On Thu, Jul 30, 2009 at 2:41 PM, Giulio Scocchi<giulio.scocchi at icimsi.ch> wrote:
> Hi Vitaly
>
> Thank you for the tips. Could u please provide me with a link to your topology? I can't find anything on the Gromacs website
>
> Moreover, how can I reply directly to a post in the gmx-user list??
>
> Thank you again!
>
> Giulio
>
> ----------------------------------------------------------------------------------------
>
> Giulio Scocchi
>
> iCIMSI - Institute of Computer Integrated Manufacturing for Sustainable Innovation
> www.icimsi.ch
> DTI - Department of Innovative Technologies
> www.dti.supsi.ch
> SUPSI - University of Applied Science of Southern Switzerland
> www.supsi.ch
>
> Via Cantonale - Galleria 2
> 6928 Manno
> Switzerland
> tel: +41 (0)58 666 66 46
> fax: +41 (0)58 666 66 20
>
> -----Messaggio originale-----
> Da: Vitaly V. Chaban [mailto:vvchaban at gmail.com]

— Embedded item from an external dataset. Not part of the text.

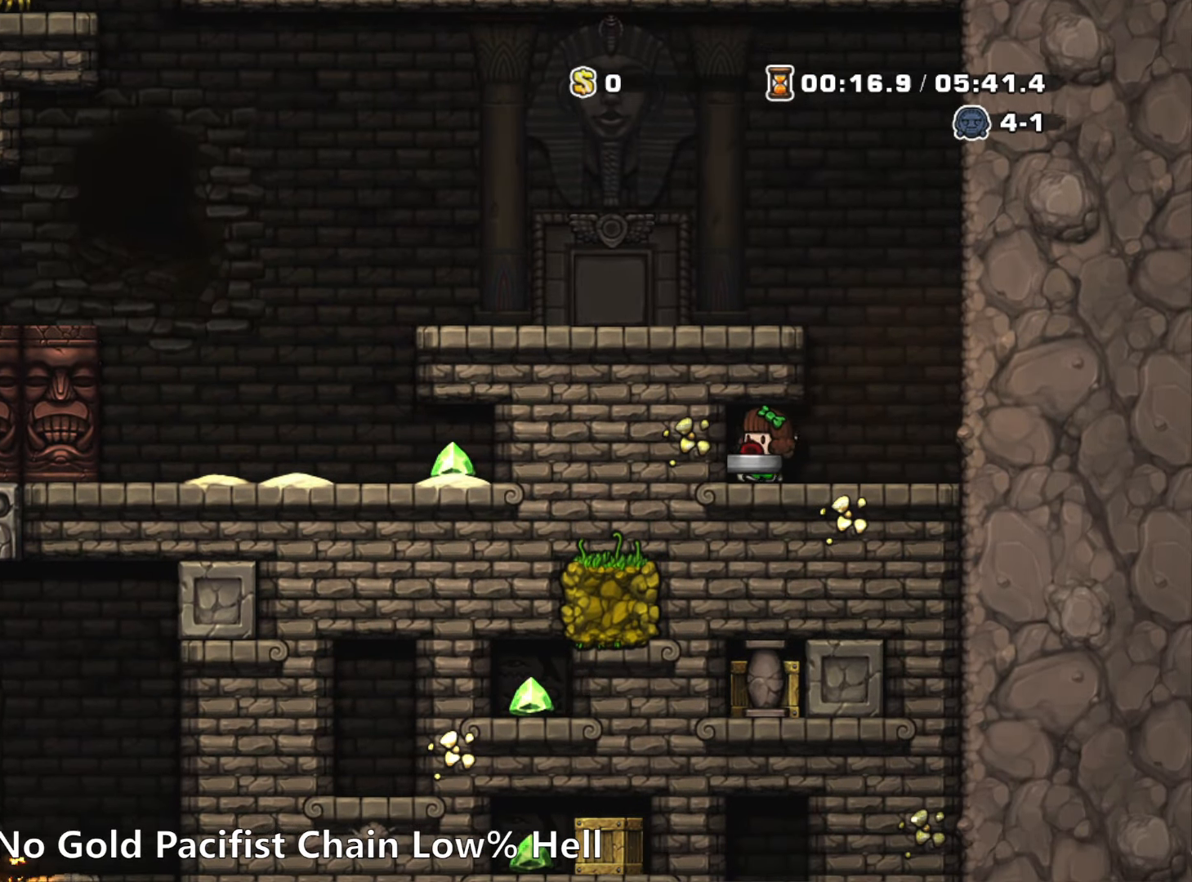
{"keys": ["run"], "events": [[234, "left", "up"], [284, "right", "down"], [334, "run", "down"], [467, "right", "up"]]}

> Inviato: giovedì, 30. luglio 2009 13:16
> A: Giulio Scocchi; gmx-users at gromacs.org
> Oggetto: Re: R: CNT
>
> You may also find a number of the already generated CNT topologies on
> the gromacs site uploaded by me for different systems containing CNTs
> to see how it should look like.
>
> On Thu, Jul 30, 2009 at 1:48 PM, Giulio Scocchi<giulio.scocchi at icimsi.ch> wrote:
>> Hi Vitaly
>>
>> Well, I have downloaded it just a couple of months ago, so I guess it should be 4.0.4
>>
>> Giulio
>>
>> ----------------------------------------------------------------------------------------
>>
>> Giulio Scocchi
>>
>> iCIMSI - Institute of Computer Integrated Manufacturing for Sustainable Innovation
>> www.icimsi.ch
>> DTI - Department of Innovative Technologies
>> www.dti.supsi.ch
>> SUPSI - University of Applied Science of Southern Switzerland
>> www.supsi.ch
>>
>> Via Cantonale - Galleria 2
>> 6928 Manno
>> Switzerland
>> tel: +41 (0)58 666 66 46
>> fax: +41 (0)58 666 66 20
>>
>>
>> -----Messaggio originale-----
>> Da: Vitaly V. Chaban [mailto:vvchaban at gmail.com]
>> Inviato: giovedì, 30. luglio 2009 12:42
>> A: gmx-users at gromacs.org
>> Cc: Giulio Scocchi
>> Oggetto: Re: CNT
>>
>> Hi,
>>
>> What's the version of your gromacs?
>>
>> ~ Vitaly
>>
>>>
>>> I am a Gromacs beginner and I am trying to simulate an infinite graphene
>>> lattice (see 07.29.09 posts - I don't know how to reply directly to
>>> posts, can someone tell me how to do that?). Mark suggested having a
>>> look at  http://www.gromacs.org/WIKI-import/Carbon_Nanotube . I had
>>> already seen that and I hoped there were some kind of more "direct" way.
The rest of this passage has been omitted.